Zach Bell may have hung up his wheels but he is far from being retired from the professional bike racing industry. The Canadian Olympian will direct the Optum Pro Cycling p/b Kelly Benefit Strategies women’s team in 2016, while simultaneously helping to kickstart Parcours Institute Inc., a new professional certification program for athletes.
"I was with this organization as a rider and always hoped to work with them again,” Bell said in an Optum team press release. “As my career has come to a close in the peloton, I wanted to share my knowledge of the sport and help the next generation of athletes succeed both on and off the bike. This team has a professional and ethical program and is full of potential. There is a unique energy with this group of riders and I am excited to be part of it.”
Bell stopped racing at the end of the 2014 season after nearly a decade of top-level competition. He medalled at the UCI Track Cycling World Championships, Pan American Track Championships and represented Canada at the 2008 and 2012 Olympic Games. He also competed for Optum Pro Cycling in 2009 and 2010.
Bell will begin his directing duties with Optum at the start of the 2016 season, and the team will focus on North American events. The women’s team was announced last month to include Canadians Jasmin Glaesser, Kirsti Lay, Katherine Maine, Sara Poidevin and Catherine Ouellette, along with other North American riders Heather Fischer, Hannah Ross, Elle Anderson, Erica Allar, Jessica Prinner and Emma White.
“It is exciting to have a strong Canadian element within the team – especially during an Olympic year,” Bell said. “Some of them are already on the short list for Rio. I have been in a similar position and can play an important role in ensuring the success they have with the team aligns with their ambitions for the 2016 Games.”
Bell takes over the women’s program from Pat McCarty, who will direct the men’s team in 2016.
Team-backed athlete certification program meant to train aspiring athletes for the pro ranks
Bell has also taken on a new role as Managing Director of the recently announced Parcours Institute Inc., a certification program designed to prepare young athletes (men and women aged 18-25) and staff for the requirements of being part of a professional team.
“Young athletes in North America have a broad range of options for training their physiology, but to this day there has been no centralized training program for all the demands of the pro circuit,” Bell said. “These demands include media and sponsorship relations, nutritional challenges, and navigating the complex frameworks surrounding anti-doping policies among other challenges. Athletes have had to learn these skills over time and only after they are accepted into professional teams – and that is just not necessary.
The certification program is recognized by and developed with professional teams including Silber Pro Cycling and Holowesko-Citadel (formerly called Hincapie Racing), along with Axeon, H&R Block Pro Cycling, and Circuit Sport (the parent company of both the men and women Optum p/b Kelly Benefit Strategies teams).

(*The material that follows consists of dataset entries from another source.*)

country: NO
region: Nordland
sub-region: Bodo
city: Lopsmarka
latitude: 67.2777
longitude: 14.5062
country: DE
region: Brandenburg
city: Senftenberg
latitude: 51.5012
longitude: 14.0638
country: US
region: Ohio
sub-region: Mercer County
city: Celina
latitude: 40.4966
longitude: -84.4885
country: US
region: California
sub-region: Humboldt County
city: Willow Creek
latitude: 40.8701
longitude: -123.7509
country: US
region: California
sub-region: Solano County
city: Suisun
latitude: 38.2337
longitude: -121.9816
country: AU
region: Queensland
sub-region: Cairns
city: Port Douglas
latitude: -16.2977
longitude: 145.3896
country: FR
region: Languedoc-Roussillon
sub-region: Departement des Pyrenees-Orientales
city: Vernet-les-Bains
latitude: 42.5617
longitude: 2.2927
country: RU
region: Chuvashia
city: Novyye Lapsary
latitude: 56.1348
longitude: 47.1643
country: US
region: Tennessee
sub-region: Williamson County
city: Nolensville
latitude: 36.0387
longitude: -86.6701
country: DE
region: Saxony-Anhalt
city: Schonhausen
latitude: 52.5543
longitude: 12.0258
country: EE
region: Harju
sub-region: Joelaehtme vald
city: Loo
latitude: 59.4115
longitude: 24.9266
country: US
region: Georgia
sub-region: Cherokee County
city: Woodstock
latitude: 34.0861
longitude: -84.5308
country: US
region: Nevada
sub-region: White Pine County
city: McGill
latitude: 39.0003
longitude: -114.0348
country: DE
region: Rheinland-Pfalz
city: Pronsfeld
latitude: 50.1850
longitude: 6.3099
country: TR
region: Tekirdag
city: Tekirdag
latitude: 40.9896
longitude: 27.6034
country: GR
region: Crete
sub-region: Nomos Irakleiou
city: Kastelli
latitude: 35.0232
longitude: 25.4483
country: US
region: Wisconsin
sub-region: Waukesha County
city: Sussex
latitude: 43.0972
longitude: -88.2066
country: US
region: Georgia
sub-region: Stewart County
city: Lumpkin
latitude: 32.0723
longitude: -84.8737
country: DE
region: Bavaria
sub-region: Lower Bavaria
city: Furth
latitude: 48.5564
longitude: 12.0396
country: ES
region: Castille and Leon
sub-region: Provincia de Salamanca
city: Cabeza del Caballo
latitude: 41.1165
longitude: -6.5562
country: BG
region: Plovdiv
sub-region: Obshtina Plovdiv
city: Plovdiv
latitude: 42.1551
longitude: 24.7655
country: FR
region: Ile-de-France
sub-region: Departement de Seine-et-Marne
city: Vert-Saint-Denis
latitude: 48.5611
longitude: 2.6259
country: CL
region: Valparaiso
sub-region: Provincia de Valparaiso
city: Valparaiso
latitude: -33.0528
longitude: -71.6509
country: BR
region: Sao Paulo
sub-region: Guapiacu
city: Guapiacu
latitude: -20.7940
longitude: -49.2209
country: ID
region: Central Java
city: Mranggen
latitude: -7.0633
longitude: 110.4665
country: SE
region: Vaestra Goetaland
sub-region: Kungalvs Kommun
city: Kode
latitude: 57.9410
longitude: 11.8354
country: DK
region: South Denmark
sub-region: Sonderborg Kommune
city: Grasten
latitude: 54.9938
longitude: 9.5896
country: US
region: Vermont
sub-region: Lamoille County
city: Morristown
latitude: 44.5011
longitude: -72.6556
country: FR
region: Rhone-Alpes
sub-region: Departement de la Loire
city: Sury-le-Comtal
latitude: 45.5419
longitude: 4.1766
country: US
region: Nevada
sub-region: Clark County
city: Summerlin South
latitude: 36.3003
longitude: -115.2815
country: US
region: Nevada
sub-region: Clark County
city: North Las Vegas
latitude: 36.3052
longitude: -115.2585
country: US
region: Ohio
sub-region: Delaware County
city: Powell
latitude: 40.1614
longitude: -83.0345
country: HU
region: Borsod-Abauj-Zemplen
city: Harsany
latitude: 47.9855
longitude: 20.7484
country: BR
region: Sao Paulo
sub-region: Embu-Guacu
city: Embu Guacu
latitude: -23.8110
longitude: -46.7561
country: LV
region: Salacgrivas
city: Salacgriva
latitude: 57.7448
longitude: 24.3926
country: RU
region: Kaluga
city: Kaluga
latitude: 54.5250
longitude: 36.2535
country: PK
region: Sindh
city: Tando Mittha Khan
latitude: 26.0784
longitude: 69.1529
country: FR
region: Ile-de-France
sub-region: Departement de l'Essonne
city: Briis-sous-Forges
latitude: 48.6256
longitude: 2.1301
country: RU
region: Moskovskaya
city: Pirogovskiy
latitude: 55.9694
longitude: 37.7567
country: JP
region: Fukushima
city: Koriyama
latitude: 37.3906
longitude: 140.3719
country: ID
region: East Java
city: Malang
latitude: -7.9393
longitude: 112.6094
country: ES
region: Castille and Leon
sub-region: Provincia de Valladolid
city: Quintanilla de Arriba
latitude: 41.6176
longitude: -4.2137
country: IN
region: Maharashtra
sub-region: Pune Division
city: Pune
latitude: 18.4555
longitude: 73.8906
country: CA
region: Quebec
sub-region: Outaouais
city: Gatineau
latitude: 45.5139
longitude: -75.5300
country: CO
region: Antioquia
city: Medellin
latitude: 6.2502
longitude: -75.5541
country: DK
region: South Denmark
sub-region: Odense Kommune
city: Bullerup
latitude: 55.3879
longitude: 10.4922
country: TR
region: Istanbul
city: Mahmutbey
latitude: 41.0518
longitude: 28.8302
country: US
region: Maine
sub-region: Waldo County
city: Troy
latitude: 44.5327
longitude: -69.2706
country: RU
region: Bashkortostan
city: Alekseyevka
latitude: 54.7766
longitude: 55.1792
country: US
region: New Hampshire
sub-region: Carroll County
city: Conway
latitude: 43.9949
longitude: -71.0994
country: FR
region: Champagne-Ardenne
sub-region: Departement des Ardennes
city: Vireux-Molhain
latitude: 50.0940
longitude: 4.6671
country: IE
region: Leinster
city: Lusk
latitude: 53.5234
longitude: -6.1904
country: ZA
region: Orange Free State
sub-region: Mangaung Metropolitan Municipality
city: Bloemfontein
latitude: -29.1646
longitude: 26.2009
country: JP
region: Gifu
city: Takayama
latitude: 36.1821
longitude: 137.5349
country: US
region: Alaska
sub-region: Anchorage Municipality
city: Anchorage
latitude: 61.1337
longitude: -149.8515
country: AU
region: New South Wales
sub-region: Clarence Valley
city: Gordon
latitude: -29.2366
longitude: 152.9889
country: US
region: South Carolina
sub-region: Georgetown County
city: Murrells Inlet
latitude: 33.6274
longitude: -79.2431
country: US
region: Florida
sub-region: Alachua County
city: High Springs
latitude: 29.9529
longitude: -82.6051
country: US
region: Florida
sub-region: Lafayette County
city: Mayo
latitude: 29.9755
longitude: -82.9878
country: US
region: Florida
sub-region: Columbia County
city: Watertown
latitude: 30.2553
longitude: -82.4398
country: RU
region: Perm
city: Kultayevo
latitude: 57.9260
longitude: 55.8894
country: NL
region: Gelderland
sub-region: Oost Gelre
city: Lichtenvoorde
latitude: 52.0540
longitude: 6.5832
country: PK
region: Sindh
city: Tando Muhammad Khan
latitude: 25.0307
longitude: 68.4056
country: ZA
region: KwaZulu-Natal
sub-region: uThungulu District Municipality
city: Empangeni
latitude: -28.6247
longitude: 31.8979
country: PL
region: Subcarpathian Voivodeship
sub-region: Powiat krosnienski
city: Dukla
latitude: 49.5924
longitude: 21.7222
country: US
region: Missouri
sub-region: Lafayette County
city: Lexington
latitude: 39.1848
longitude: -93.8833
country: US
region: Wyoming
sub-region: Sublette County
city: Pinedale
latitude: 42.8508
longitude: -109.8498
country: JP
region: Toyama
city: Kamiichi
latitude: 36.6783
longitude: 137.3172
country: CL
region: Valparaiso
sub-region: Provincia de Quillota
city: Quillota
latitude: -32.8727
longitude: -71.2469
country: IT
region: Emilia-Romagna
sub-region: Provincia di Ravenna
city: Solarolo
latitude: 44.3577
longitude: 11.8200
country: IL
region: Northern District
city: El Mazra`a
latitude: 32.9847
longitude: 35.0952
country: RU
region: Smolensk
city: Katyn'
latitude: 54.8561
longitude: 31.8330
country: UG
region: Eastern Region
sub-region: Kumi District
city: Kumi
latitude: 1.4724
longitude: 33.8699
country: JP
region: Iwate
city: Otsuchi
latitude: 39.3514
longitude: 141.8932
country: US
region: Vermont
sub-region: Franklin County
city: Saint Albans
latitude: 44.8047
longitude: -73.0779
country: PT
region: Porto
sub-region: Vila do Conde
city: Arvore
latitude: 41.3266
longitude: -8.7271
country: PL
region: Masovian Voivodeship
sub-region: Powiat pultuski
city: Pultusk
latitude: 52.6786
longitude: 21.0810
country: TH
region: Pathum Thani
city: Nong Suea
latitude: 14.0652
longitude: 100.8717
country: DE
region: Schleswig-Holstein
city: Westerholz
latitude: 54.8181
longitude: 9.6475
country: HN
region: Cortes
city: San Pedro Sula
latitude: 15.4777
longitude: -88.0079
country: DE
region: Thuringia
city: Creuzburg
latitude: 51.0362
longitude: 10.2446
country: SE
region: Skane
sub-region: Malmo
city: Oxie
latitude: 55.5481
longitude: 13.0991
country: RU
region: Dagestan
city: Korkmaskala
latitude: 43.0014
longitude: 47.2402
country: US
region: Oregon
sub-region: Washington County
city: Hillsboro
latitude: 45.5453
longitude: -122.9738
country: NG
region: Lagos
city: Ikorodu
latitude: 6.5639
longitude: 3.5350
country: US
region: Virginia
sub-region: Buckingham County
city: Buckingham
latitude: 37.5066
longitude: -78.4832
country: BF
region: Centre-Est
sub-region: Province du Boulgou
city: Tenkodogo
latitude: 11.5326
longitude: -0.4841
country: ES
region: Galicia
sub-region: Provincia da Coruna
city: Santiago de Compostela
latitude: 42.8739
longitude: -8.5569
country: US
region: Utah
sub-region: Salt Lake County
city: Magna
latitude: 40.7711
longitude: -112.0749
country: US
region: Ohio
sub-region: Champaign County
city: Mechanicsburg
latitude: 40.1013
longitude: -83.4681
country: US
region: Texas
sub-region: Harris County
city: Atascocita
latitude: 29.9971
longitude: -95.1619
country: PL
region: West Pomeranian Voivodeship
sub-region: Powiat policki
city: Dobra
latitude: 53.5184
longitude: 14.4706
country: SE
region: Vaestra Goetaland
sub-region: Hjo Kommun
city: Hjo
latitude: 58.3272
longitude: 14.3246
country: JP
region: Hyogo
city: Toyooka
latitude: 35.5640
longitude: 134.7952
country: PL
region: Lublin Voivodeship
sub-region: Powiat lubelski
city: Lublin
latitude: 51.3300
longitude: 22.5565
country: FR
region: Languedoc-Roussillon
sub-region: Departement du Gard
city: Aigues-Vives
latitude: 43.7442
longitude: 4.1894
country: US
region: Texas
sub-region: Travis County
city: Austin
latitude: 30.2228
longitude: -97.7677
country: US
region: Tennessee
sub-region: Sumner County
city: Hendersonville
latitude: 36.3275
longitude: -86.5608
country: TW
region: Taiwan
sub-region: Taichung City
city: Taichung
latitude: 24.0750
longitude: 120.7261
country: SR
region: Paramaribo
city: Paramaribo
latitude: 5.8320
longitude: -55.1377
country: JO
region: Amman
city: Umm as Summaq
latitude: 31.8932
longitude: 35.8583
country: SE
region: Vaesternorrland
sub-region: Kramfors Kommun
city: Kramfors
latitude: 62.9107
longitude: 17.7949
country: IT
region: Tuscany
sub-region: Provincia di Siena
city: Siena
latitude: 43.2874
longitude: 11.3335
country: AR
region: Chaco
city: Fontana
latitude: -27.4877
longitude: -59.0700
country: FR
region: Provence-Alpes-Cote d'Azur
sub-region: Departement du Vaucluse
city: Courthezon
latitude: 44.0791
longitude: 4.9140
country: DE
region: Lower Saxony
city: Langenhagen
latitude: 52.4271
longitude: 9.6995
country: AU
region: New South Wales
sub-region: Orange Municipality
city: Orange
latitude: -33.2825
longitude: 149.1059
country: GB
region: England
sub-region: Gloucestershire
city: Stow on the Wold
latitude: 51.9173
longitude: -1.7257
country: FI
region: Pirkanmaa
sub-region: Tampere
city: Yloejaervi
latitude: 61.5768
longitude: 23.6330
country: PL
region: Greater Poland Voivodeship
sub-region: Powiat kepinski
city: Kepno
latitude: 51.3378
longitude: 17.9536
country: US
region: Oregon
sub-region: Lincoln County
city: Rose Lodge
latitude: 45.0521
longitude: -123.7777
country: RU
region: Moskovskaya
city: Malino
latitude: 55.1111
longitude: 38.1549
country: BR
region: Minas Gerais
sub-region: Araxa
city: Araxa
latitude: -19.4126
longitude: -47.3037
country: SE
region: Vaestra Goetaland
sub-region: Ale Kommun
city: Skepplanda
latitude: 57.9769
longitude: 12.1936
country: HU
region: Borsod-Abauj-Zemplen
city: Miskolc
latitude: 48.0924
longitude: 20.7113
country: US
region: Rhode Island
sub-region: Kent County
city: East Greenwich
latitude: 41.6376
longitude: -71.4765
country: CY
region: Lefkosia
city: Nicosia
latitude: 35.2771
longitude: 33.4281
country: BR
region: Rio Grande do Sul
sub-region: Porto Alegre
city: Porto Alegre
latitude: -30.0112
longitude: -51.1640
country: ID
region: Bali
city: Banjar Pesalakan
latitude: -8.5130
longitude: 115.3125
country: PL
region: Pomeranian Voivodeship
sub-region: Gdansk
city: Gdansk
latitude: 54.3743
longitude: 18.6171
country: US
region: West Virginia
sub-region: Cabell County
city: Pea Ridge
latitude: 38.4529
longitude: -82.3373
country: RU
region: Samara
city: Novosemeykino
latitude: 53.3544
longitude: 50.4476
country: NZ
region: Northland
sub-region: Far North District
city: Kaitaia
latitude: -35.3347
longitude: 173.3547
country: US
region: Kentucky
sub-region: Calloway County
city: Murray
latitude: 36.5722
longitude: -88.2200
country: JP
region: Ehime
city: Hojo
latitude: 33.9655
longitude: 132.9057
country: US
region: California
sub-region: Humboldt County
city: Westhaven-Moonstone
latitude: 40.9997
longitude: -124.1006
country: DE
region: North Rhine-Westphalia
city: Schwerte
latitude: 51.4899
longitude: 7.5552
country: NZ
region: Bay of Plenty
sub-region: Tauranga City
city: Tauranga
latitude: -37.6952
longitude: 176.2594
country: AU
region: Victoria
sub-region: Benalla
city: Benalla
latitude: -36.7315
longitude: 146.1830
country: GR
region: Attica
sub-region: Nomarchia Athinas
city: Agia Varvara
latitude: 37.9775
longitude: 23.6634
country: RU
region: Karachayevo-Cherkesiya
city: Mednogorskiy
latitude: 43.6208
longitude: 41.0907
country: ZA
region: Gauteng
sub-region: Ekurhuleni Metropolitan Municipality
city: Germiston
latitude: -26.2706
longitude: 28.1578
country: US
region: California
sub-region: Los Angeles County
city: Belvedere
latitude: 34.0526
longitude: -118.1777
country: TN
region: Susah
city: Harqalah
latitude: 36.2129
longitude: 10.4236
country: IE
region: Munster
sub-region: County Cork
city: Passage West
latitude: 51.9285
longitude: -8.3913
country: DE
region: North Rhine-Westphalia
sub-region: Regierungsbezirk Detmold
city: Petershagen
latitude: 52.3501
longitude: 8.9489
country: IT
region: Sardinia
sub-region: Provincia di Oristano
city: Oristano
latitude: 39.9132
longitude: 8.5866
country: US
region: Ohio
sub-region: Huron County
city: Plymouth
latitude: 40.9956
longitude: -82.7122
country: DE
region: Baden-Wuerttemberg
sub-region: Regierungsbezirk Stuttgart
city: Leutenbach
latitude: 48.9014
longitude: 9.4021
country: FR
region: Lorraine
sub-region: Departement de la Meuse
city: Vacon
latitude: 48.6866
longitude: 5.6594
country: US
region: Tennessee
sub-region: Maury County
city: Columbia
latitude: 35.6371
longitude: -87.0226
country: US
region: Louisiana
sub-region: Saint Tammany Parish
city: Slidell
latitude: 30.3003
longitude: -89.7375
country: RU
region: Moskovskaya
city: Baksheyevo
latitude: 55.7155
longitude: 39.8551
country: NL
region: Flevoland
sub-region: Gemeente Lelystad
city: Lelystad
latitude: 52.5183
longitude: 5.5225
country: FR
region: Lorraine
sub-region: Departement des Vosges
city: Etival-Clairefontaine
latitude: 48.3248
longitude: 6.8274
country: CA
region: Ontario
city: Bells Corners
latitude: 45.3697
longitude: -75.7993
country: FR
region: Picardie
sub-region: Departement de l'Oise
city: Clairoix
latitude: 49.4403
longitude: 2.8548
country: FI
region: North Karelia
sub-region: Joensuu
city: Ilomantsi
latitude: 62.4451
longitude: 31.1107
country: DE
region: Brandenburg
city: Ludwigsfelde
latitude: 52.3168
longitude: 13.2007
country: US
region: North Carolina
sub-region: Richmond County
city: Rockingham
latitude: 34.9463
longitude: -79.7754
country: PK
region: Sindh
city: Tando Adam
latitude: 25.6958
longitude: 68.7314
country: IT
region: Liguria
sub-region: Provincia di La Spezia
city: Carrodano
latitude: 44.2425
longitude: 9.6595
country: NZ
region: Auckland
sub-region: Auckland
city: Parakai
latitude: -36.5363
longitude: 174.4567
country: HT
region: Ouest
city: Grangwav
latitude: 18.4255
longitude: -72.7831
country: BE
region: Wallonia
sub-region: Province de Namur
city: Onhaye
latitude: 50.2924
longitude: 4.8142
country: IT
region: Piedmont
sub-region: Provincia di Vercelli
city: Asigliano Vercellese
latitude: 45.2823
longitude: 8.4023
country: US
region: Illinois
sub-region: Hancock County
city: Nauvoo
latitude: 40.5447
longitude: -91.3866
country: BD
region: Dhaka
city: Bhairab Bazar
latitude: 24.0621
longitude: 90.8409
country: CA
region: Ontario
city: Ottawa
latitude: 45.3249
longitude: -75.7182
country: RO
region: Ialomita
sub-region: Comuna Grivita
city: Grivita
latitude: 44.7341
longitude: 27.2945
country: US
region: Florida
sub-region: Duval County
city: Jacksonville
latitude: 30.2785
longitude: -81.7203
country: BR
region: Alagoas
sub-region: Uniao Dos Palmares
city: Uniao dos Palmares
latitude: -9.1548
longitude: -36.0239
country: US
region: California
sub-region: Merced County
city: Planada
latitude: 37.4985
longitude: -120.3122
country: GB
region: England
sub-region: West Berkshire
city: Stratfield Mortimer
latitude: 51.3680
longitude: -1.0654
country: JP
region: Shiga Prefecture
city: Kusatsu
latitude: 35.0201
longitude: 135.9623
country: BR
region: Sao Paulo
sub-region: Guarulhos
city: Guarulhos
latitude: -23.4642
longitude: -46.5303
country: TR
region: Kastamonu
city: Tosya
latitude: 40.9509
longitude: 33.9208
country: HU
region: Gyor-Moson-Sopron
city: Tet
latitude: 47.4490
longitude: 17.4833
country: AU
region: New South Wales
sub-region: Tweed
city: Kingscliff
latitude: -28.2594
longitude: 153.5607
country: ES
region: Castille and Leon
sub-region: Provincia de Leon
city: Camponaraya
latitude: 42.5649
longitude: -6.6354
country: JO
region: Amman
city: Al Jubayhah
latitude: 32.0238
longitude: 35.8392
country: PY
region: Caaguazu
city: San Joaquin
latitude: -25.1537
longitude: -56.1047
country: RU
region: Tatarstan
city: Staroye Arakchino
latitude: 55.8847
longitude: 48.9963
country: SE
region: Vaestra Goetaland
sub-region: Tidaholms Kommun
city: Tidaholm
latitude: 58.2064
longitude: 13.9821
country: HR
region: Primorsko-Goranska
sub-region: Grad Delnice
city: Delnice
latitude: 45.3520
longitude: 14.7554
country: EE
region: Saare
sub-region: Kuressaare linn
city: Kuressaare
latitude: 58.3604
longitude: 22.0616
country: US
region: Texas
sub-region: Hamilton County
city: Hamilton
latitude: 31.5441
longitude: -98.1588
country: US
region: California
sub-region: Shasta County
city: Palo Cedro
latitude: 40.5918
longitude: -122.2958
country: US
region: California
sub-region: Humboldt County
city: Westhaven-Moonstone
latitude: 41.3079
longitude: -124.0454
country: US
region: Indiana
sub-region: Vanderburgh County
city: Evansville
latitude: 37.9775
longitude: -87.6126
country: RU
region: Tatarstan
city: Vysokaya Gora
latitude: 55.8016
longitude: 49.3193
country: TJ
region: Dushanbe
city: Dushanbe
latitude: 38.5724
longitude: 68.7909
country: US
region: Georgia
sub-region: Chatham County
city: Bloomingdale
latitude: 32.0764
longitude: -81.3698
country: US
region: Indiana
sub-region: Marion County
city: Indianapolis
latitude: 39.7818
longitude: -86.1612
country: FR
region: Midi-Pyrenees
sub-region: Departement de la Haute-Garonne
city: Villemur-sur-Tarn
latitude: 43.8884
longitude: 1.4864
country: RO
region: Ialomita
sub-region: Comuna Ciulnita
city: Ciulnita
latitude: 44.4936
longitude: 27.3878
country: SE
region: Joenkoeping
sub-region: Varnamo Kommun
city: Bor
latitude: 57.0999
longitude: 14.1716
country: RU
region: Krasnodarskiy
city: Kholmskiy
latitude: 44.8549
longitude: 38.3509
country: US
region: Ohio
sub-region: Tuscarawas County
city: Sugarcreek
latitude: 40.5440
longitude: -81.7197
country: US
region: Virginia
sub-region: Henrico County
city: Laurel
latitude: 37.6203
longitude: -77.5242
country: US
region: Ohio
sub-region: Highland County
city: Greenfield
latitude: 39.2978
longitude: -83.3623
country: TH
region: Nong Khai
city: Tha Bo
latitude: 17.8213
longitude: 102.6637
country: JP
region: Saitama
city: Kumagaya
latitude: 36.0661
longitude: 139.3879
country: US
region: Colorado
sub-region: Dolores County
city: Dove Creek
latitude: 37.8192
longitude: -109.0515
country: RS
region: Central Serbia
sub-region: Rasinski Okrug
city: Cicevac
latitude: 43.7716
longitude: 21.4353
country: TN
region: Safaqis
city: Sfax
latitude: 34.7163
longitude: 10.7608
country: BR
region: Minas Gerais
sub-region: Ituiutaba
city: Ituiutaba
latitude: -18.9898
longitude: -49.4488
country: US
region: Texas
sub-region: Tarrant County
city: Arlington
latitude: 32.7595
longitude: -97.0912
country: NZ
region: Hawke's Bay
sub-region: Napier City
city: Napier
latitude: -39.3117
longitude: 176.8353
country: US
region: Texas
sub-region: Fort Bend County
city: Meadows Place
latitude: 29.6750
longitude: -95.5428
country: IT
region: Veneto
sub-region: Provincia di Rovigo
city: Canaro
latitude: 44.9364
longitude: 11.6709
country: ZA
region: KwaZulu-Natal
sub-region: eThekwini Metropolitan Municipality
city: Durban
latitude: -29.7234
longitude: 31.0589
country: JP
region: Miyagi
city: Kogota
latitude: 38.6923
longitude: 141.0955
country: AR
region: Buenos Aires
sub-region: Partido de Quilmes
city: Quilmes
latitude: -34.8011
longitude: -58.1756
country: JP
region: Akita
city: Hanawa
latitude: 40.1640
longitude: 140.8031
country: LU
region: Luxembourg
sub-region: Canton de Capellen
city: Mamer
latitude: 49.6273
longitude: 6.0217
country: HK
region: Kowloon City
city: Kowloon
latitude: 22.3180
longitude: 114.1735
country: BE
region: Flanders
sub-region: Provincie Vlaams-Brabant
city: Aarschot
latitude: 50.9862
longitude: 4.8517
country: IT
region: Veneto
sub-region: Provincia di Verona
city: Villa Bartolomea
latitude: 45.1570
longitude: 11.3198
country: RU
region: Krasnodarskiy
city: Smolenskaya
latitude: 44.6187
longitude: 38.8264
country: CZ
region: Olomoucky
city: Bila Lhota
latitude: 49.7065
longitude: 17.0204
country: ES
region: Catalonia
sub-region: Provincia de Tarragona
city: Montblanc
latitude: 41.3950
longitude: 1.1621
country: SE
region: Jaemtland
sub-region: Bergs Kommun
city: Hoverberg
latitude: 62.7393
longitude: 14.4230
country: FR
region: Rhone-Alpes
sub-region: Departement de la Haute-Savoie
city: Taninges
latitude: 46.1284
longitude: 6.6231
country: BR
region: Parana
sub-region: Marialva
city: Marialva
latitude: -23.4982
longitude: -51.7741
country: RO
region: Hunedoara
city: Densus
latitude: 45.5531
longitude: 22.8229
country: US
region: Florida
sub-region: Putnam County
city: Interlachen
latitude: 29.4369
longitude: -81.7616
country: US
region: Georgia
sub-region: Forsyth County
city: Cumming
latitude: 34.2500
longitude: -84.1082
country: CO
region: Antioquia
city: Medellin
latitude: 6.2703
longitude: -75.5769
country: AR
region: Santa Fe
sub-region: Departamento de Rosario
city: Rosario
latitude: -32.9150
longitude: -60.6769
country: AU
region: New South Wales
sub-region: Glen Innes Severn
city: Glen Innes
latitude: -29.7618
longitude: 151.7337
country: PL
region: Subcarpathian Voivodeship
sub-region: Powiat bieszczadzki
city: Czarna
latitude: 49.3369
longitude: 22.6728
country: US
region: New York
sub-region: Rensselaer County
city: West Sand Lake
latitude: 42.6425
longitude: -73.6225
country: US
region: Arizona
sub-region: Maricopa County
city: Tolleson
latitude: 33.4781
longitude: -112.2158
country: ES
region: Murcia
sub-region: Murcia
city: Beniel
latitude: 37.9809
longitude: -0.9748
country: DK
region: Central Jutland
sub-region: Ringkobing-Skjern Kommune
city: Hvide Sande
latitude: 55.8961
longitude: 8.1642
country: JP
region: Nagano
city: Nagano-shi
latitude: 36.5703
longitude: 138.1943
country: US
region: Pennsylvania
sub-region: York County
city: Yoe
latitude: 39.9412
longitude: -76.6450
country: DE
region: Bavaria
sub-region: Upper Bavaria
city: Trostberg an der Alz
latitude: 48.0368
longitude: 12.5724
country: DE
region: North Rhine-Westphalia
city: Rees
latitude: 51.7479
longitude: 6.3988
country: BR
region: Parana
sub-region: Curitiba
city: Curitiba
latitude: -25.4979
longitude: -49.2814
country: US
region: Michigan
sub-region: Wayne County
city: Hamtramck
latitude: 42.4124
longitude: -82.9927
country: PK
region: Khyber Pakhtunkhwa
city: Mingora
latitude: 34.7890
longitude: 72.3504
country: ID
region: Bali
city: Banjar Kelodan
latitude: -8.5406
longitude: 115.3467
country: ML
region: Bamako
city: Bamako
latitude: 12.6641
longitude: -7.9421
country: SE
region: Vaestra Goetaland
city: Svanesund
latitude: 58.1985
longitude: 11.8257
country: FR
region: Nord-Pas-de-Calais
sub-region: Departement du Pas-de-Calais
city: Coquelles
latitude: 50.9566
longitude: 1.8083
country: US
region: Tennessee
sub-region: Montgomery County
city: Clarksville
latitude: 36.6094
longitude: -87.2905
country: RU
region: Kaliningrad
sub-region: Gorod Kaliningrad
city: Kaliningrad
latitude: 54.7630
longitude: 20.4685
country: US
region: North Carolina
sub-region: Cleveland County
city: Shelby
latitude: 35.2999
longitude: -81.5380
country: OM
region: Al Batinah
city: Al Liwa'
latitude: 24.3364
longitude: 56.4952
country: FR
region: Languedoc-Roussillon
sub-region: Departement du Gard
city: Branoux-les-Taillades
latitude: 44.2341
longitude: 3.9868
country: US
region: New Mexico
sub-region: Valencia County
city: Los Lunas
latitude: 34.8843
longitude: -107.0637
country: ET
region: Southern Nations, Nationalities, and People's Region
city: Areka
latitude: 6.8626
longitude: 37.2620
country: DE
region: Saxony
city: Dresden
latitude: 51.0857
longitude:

“The involvement of the teams has been crucial, and I can’t thank these industry leaders enough,” Bell said in a press release from Cycling Canada. “They are the ones who recognized something was needed in the development and recruitment of athletes. Cycling is a professional sport, requiring both professional and conventional training to get ready for its requirements. The sponsors are all professionals in their respective industries, and they want to associate with other professionals. It shouldn’t be the only way to the pros, but athletes who have questions about the path can choose Parcours Cycling as a place to find answers.”
Parcours will also offer staff training programs for aspiring mechanics and massage certified practitioners. These courses will involve live athlete exercises and culminate with live race internship placements on professional teams. This will give graduates a direct connection to the industry.